「哀しくとも」生きのびた先に待っていたのは…「光る君へ」史実を基に12月8日放送回を振り返り:2ページ目
公卿らは無能で冷淡?
在地の武者たちと力を合わせ、見事に刀伊の賊徒を撃退した隆家。
しかし朝廷では彼らに対して冷淡であり、藤原行成(渡辺大知)や藤原公任(町田啓太)らは、勅命なく(命を受ける前に)行った私戦を賞するべきではないと主張しました。
それを聞いた実資は「命がけで戦った者をないがしろにしては、今後また何かあった時、戦ってくれる者がいなくなる」と主張します。
結局のところ実資の主張は通らず、鎮西の武者たちに満足な恩賞は与えられませんでした。
ここだけ見ると、公卿たちは国家の脅威に対する危機意識が低く、かつ冷淡な印象を受けかねません。
しかし心情的にはともかく、朝廷の判断として見れば、行成や公任らの判断は妥当と言えるでしょう。
もし勅命なく戦を行い、その評価や恩賞を朝廷が追認するシステムを確立してしまうと、武者たちは日本各地で私利私欲の戦を繰り広げかねません。
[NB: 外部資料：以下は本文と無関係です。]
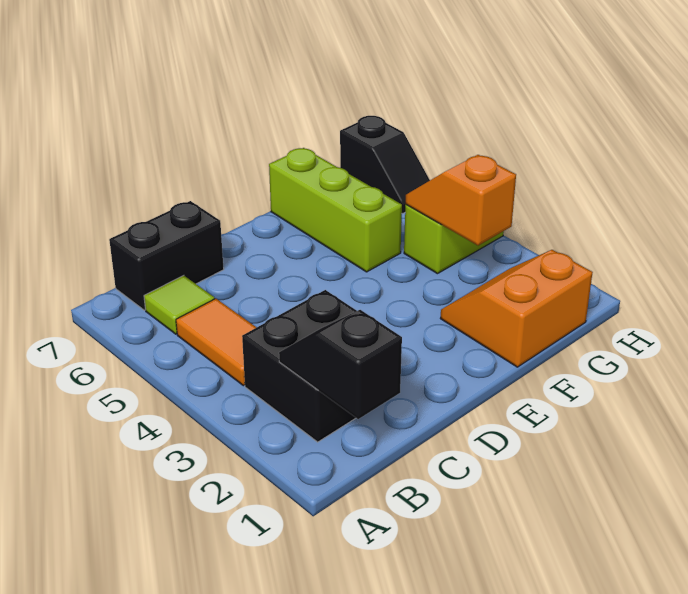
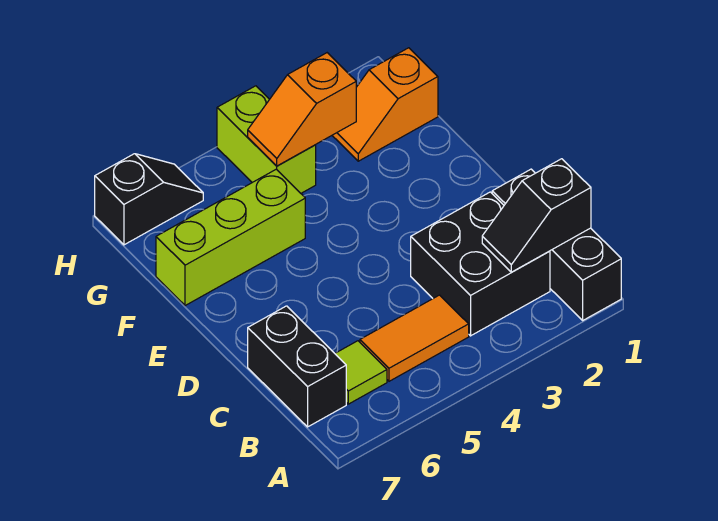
none -> black 1x3 brick [492,169,621,320]
orange 2x2 slope [440,250,593,367] -> orange 1x2 slope [332,48,438,161]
あくまで朝廷は秩序(ここでは朝野の序列や力関係)を重んじ、武力をもって世を治めることを是とはしませんでした。
しかし理想と現実は異なり、やがて世の主導権は貴族から武士たちへと移り変わっていきます。
隆家や武者たちの活躍は確かに素晴らしいものではありましたが、だからと言って彼らを手放しに賞賛できない朝廷の都合もあったのです。
間もなく隆家が大宰権帥を辞して帰京したのは、刀伊の入寇における手腕が評価されたのと同時に、隆家が九州武士団を束ねるのを阻止する当局の意向もありました。
カリスマを持つリーダーが武士たちを率いて、朝廷と距離をおいた権威を確立する、後世で言う幕府のようなものを作られてはたまりません。
隆家にそんな野望があったかはともかく、武士たちの世が来るまでは、もう少し時を要するのでした。